Если бы не форменная одежда медсестер, я бы решил, что нахожусь в частном доме, а не в больнице: моя комната имела какой-то неповторимый облик и своей чистотой и привлекательностью не напоминала ни одну из больничных палат, встречавшихся в моей жизни. Не похоже было, что фаянсовая посуда, стаканы, тарелки, приборы и инструменты, которые приносили сестры, часто используются, и еда была слишком хороша для больницы. Легкий ветер, залетавший в открытое окно, шевелил занавеску, и когда утром дневная сестра удобно сажала меня в постели, подложив за спину подушки, из окна мне были видны зеленые верхушки деревьев и голубое небо, и целый день, с первых проблесков света до темноты, где-то совсем рядом, за окном, громко пели птицы.
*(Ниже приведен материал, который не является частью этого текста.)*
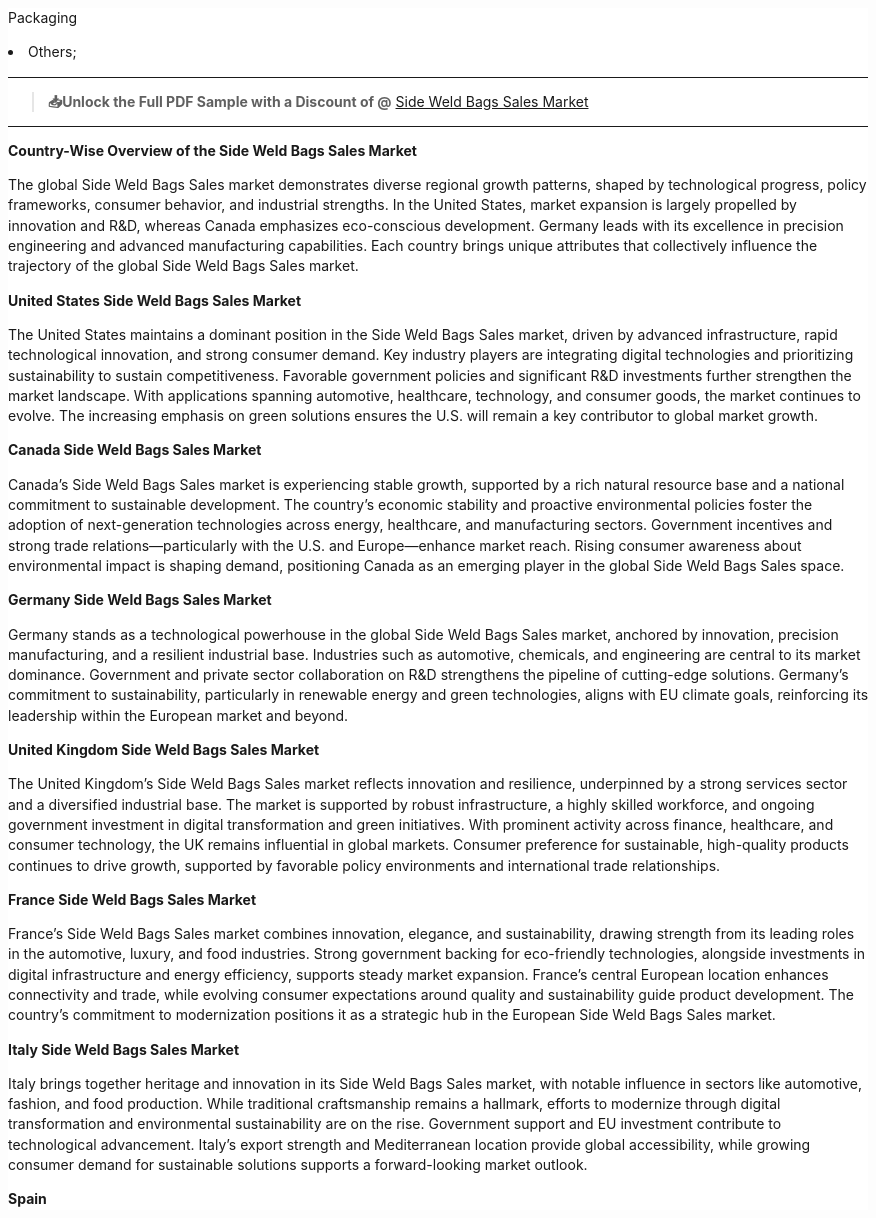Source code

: Packaging</li><li>Others;</li></ul></p><hr /><blockquote><p><strong>📥Unlock the Full PDF Sample with a Discount of @</strong> <a href="https://www.marketresearchintellect.com/ask-for-discount/?rid=976321&amp;utm_source=Github-April&amp;utm_medium=041">Side Weld Bags Sales Market</a></p></blockquote><hr /><p class="" data-start="217" data-end="261"><strong data-start="217" data-end="261">Country-Wise Overview of the Side Weld Bags Sales Market</strong></p><p class="" data-start="263" data-end="774">The global Side Weld Bags Sales market demonstrates diverse regional growth patterns, shaped by technological progress, policy frameworks, consumer behavior, and industrial strengths. In the United States, market expansion is largely propelled by innovation and R&amp;D, whereas Canada emphasizes eco-conscious development. Germany leads with its excellence in precision engineering and advanced manufacturing capabilities. Each country brings unique attributes that collectively influence the trajectory of the global Side Weld Bags Sales market.</p><p class="" data-start="776" data-end="1421"><strong data-start="776" data-end="805">United States Side Weld Bags Sales Market</strong></p><p class="" data-start="776" data-end="1421">The United States maintains a dominant position in the Side Weld Bags Sales market, driven by advanced infrastructure, rapid technological innovation, and strong consumer demand. Key industry players are integrating digital technologies and prioritizing sustainability to sustain competitiveness. Favorable government policies and significant R&amp;D investments further strengthen the market landscape. With applications spanning automotive, healthcare, technology, and consumer goods, the market continues to evolve. The increasing emphasis on green solutions ensures the U.S. will remain a key contributor to global market growth.</p><p class="" data-start="1423" data-end="2019"><strong data-start="1423" data-end="1445">Canada Side Weld Bags Sales Market</strong></p><p class="" data-start="1423" data-end="2019">Canada&rsquo;s Side Weld Bags Sales market is experiencing stable growth, supported by a rich natural resource base and a national commitment to sustainable development. The country&rsquo;s economic stability and proactive environmental policies foster the adoption of next-generation technologies across energy, healthcare, and manufacturing sectors. Government incentives and strong trade relations&mdash;particularly with the U.S. and Europe&mdash;enhance market reach. Rising consumer awareness about environmental impact is shaping demand, positioning Canada as an emerging player in the global Side Weld Bags Sales space.</p><p class="" data-start="2021" data-end="2591"><strong data-start="2021" data-end="2044">Germany Side Weld Bags Sales Market</strong></p><p class="" data-start="2021" data-end="2591">Germany stands as a technological powerhouse in the global Side Weld Bags Sales market, anchored by innovation, precision manufacturing, and a resilient industrial base. Industries such as automotive, chemicals, and engineering are central to its market dominance. Government and private sector collaboration on R&amp;D strengthens the pipeline of cutting-edge solutions. Germany&rsquo;s commitment to sustainability, particularly in renewable energy and green technologies, aligns with EU climate goals, reinforcing its leadership within the European market and beyond.</p><p class="" data-start="2593" data-end="3221"><strong data-start="2593" data-end="2623">United Kingdom Side Weld Bags Sales Market</strong></p><p class="" data-start="2593" data-end="3221">The United Kingdom&rsquo;s Side Weld Bags Sales market reflects innovation and resilience, underpinned by a strong services sector and a diversified industrial base. The market is supported by robust infrastructure, a highly skilled workforce, and ongoing government investment in digital transformation and green initiatives. With prominent activity across finance, healthcare, and consumer technology, the UK remains influential in global markets. Consumer preference for sustainable, high-quality products continues to drive growth, supported by favorable policy environments and international trade relationships.</p><p class="" data-start="3223" data-end="3838"><strong data-start="3223" data-end="3245">France Side Weld Bags Sales Market</strong></p><p class="" data-start="3223" data-end="3838">France&rsquo;s Side Weld Bags Sales market combines innovation, elegance, and sustainability, drawing strength from its leading roles in the automotive, luxury, and food industries. Strong government backing for eco-friendly technologies, alongside investments in digital infrastructure and energy efficiency, supports steady market expansion. France&rsquo;s central European location enhances connectivity and trade, while evolving consumer expectations around quality and sustainability guide product development. The country&rsquo;s commitment to modernization positions it as a strategic hub in the European Side Weld Bags Sales market.</p><p class="" data-start="3840" data-end="4422"><strong data-start="3840" data-end="3861">Italy Side Weld Bags Sales Market</strong></p><p class="" data-start="3840" data-end="4422">Italy brings together heritage and innovation in its Side Weld Bags Sales market, with notable influence in sectors like automotive, fashion, and food production. While traditional craftsmanship remains a hallmark, efforts to modernize through digital transformation and environmental sustainability are on the rise. Government support and EU investment contribute to technological advancement. Italy&rsquo;s export strength and Mediterranean location provide global accessibility, while growing consumer demand for sustainable solutions supports a forward-looking market outlook.</p><p class="" data-start="4424" data-end="4975"><strong data-start="4424" data-end="4445">Spain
Я не мог есть самостоятельно, без помощи дневной сестры. Она мелко нарезала мне пищу в тарелке и кормила меня ложкой, брила и умывала, купала и вообще делала все, что должна была делать, со свойственными ее профессии уверенностью и ловкостью, энергично и со знанием дела.

ГЛАВА IV

Утром Дневная Сестра влетела в комнату, неся мой завтрак, и я заметил явную перемену в ее поведении. Она была преисполнена чувством собственной значимости и невыносимо авторитарна. Я был не очень удивлен, когда стремительно убрав остатки моего завтрака и расставив в безупречном порядке кристально чистые сосуды на столике рядом с моей кроватью, она объявила, что меня придет осмотреть доктор. Дневная Сестра заставила меня нервничать из-за того явно преувеличенного значения, которое придавала его визиту, но зато, как будто желая утешить меня и загладить свою резкость и бесцеремонность, незадолго до назначенного времени прихода врача поведала мне, что, возможно, он разрешит мне вставать, если найдет мое состояние удовлетворительным. Меня побрили и умыли, переменили пижаму, постель перестелили; в комнате, где и без того не было ни пылинки, еще раз вытерли пыль, поставили в вазу свежие цветы, а начищенный до блеска пол заставил еще ярче блестеть крупного телосложения раб, который работал, как заведенный. И наконец Дневная Сестра сняла повязки с моих рук, достала стерилизатор и разнообразные блестящие инструменты, а потом, когда снаружи послышались приближающиеся легкие шаги, с выражением строгого внимания на лице встала у моей постели.

Доктор вошел, мурлыча под нос какую-то веселую мелодию, окинул взглядом комнату и обратился к Дневной Сестре, застывшей по стойке смирно; взгляд ее словно остекленел. В Англии я бывал свидетелем чрезмерного усердия медсестер, их вышколенных ответов офицеру военно-морской службы; кроме того, я знаю, что такое немецкая дисциплина, но то, что я видел сейчас, превосходило в «прусскости» и самих пруссаков. Рулевой, отвечающий самому адмиралу в день смотра, и в подметки не годился бы Дневной Сестре. Она напоминала собой фигурку из стекла, во всяком случае была такой же несгибаемой; ее короткие ответы были резки и отрывисты, как удары хлыстом. Сам же Доктор был менее всего похож на офицера. Он лениво прохаживался по комнате и, задавая вопросы Сестре, оглядывал ее с головы до ног, интересуясь скорее ее фигурой и платьем, чем тем, что она говорила. Это был молодой человек с бледным, одутловатым лицом и довольно интеллигентной внешности, но властный, высокомерный и потакающий собственным слабостям. На нем были белые брюки, кремовая шелковая рубашка и яркий шелковый платок, небрежно повязанный вокруг шеи. Мне казалось, что такой Доктор, прежде чем войти сюда, вполне мог оставить за порогом моей комнаты теннисную ракетку.

Выслушав рапорт Дневной Сестры и взглянув на мою температурную карту, он подошел ко мне, взглянул на меня, нахмурил брови и покачал головой, но при этом остался вполне доволен собой. Осмотр был совершенно поверхностным и формальным: он послушал мне сердце, померил пульс, раздвинул веки и заглянул в глаза, наконец после того как долго разглядывал мои руки, распрямился и сказал на очень хорошем английском языке:

— Теперь вы можете вставать с постели. Пойдемте поболтаем у меня в офисе.